What’s necessary is not a change of foreign policy, but the revolutionary overthrow of imperialism—the system that inevitably means wars and plunder. The history of British imperialism gives the lie to the notion that if only it stood more independently things would be better. Britain dominated the world for centuries, based on vast profits built up out of slavery. This year marks the two-hundredth anniversary of the legal abolition of the slave trade in the British empire. The commemorations focus heavily on parliamentary abolitionists such as William Wilberforce, in furtherance of the notion that, in the end, parliament ensures that justice is done. In fact British parliamentarians such as William Pitt began to agitate for an end to the slave trade—not slavery itself—because sugar production was declining in the British-dominated West Indies at the time, but French-controlled Saint-Domingue (in what is now Haiti) was booming, it was the richest colony in the world. Pitt’s agitation was primarily motivated by the need to cut off the labour supply to Britain’s French rival. Another factor in ending the transatlantic trade was that new generations of slaves were being born in the American South.

Slavery in Saint-Domingue was abolished through a social revolution led by Toussaint L’Ouverture. Beginning in 1791, he trained an army of former slaves, took on and defeated the very best armies that the French and British empires sent to defeat him. This was inspired by the first American Revolution—the War of Independence—and by the French Revolution. In the British West Indies, the 1831 rebellion in Jamaica was decisive in putting an end to slavery. These rebellions resulted in the legal abolition of slavery in parliament in 1834. The slave owners and the British ruling class were frightened to death by what they had seen: slaves rising up against their masters and taking over society.

For the bicentenary, many reformists are calling for some form of reparations for slavery, or at least for the imperialists (particularly the G8 powers) to end poverty in Africa. The only road to “reparations” for the huge injustices of slavery is by ending the capitalist system that maintains Africa in dire poverty today. It is obscene to appeal to the British ruling class, who ran Africa with untold brutality including long after the abolition of slavery. In the 1950s in Kenya, in response to an uprising of the Kikuyu people, they killed an estimated 100,000 people.
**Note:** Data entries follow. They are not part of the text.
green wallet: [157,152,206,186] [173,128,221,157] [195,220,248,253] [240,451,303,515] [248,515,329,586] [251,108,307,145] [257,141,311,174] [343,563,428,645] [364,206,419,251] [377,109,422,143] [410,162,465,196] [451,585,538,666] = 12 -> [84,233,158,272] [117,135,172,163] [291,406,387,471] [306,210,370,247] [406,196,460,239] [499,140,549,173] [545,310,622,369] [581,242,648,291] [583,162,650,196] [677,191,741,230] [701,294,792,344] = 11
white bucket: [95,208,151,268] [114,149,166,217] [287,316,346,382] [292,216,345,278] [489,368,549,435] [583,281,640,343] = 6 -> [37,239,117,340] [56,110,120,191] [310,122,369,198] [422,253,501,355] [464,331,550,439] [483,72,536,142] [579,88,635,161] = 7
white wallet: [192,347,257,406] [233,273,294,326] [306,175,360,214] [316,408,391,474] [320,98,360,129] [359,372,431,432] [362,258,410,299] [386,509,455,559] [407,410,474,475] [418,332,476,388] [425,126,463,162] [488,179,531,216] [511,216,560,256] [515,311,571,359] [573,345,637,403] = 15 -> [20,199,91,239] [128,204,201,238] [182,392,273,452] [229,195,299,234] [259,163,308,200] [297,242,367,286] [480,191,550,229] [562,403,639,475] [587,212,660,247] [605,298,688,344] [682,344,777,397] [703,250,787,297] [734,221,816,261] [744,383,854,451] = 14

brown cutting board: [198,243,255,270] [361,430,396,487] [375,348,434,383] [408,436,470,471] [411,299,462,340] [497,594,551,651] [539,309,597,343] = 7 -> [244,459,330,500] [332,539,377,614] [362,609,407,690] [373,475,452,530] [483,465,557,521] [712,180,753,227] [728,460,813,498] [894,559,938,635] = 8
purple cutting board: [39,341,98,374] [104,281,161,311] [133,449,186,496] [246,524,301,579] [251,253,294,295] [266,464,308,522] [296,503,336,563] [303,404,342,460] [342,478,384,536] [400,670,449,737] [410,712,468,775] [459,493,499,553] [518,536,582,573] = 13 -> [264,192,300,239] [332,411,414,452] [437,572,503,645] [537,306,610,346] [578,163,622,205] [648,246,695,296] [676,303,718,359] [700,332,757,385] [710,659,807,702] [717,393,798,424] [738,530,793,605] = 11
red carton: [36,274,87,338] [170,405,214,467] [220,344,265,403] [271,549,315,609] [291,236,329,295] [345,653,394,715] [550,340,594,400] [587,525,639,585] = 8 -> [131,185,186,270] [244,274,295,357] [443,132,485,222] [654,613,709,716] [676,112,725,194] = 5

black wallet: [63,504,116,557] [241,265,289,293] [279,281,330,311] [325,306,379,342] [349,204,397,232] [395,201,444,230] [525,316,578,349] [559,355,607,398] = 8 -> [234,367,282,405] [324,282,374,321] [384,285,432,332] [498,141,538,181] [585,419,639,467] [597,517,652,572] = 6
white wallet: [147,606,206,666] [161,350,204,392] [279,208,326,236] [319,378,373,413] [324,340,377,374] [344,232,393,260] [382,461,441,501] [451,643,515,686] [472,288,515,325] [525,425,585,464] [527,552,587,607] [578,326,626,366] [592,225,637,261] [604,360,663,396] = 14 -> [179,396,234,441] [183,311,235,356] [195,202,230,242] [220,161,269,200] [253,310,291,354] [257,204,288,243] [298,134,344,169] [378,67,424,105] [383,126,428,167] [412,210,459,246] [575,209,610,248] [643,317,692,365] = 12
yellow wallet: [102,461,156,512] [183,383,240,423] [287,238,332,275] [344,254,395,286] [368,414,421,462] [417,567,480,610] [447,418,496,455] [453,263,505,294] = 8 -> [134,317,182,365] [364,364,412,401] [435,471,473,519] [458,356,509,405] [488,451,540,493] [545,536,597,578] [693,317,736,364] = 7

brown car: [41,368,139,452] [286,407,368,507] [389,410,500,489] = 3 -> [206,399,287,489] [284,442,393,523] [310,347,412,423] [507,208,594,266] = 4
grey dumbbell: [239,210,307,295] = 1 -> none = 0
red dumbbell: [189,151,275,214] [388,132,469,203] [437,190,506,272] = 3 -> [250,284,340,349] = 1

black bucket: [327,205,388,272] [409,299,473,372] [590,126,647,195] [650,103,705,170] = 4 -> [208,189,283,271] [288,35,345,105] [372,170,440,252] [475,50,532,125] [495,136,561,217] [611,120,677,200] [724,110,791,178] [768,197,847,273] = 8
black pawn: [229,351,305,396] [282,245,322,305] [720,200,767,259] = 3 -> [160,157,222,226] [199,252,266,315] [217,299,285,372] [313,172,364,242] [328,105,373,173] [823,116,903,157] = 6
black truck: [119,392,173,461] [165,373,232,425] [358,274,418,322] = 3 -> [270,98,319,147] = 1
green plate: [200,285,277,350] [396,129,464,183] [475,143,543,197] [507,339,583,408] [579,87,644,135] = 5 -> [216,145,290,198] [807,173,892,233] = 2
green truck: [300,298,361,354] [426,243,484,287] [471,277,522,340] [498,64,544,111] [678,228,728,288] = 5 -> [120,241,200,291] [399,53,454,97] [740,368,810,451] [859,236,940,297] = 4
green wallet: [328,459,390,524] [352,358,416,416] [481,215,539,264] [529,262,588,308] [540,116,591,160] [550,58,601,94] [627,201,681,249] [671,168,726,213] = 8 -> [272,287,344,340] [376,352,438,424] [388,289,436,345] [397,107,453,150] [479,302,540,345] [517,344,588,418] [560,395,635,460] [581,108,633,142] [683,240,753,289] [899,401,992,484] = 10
Equally obscene are appeals for imperialist intervention in Sudan where in 1898 British General Kitchener massacred 10,000 Sudanese. His army later bemoaned the cost of the bullets used to shoot the wounded as they lay on the ground!

When slavery was abolished it was replaced by the wage slavery of capitalism, to which racism was grafted on. It took a second American Revolution—the Civil War—to end chattel slavery in the US. The Spartacist League/US uses the slogan “Finish the Civil War!” to express our perspective of proletarian revolution and our understanding of the centrality of the black question. Our fight for black liberation through socialist revolution ensured that we took up Mumia’s case and made it known internationally. As sections of the International Communist League, our American section is dedicated to building a multiracial revolutionary workers party to lead the American workers revolution. The Spartacist League/Britain is dedicated to building such a party to lead the fight to overthrow British imperialism.